What if Wal-Mart worked like Congress' and the White House's approach to taxes?
The CEO could declare "we will sell everything at list price because to do otherwise would be to continue to give away revenue that is rightly ours." The finance department, being run under rules just like the Congressional Budget Office would say "based on our historical unit sales, revenues will double under the new plan." Once the Wal-Mart bureaucrats would find that out, they would start putting in budget requests for more of the things they need. "We need new computers!" "We need new desks!" "We're sick of cheap hotels on the road! We deserve to stay at the best resorts! After all, sales are about to double!"
We all know what would happen. Prices would go up, the aisles would be empty, and Wal-Mart's warehouses would be bursting at the seams. "Our customers clearly have stopped spending.... it must be the economy" the executives would declare. "We need to tough this out. Because our credit is so good after all these successful decades, we must borrow money to tide us over until consumers are willing to pay the prices we deserve." So the banks and the markets lend them money.
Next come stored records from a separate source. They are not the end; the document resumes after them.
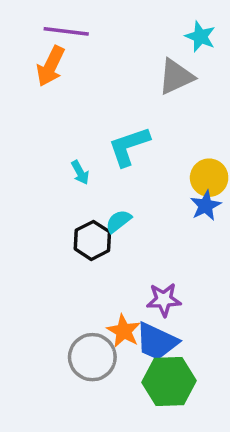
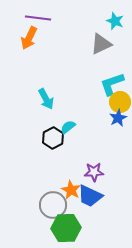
cyan L-shape: (129, 146) -> (112, 84), moved
cyan arrow: (80, 172) -> (46, 99), size x1.5
green hexagon: (169, 382) -> (66, 228), moved

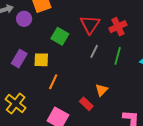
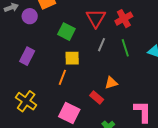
green line: (118, 56) -> (125, 48), turned -30
yellow square: (41, 60) -> (72, 58), moved
orange triangle: (102, 90) -> (111, 83), turned 32

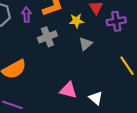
The sales do not come. "The economy is worse than we ever anticipated," they say. "We must downsize accordingly..."
Of course, this is a fable I just made up. Wal-Mart would never do this. They change course when things are not working, and they know that the only reason they exist is because cost reduction, even when through massive investments in backroom technologies like transaction processing, is a compelling consumer magnet and a major competitive advantage, and is ingrained in their culture.
Taxes are a price paid for incremental income. Other prices paid for that incremental income are one's own time, the time of others hired, education & training, and many other items. But incremental/marginal taxes can be the biggest chunk, and the biggest dead weight. Removing that dead weight will shift the emphasis of business from skeptical efficiency to opportunities and the expansion needed to meet them. Taxpayers come to realize when their additional efforts will have a payoff. Now the bigger payoffs come from conservation of effort and risk avoidance, freezing the deliberative risk-taking and investment we need at this time.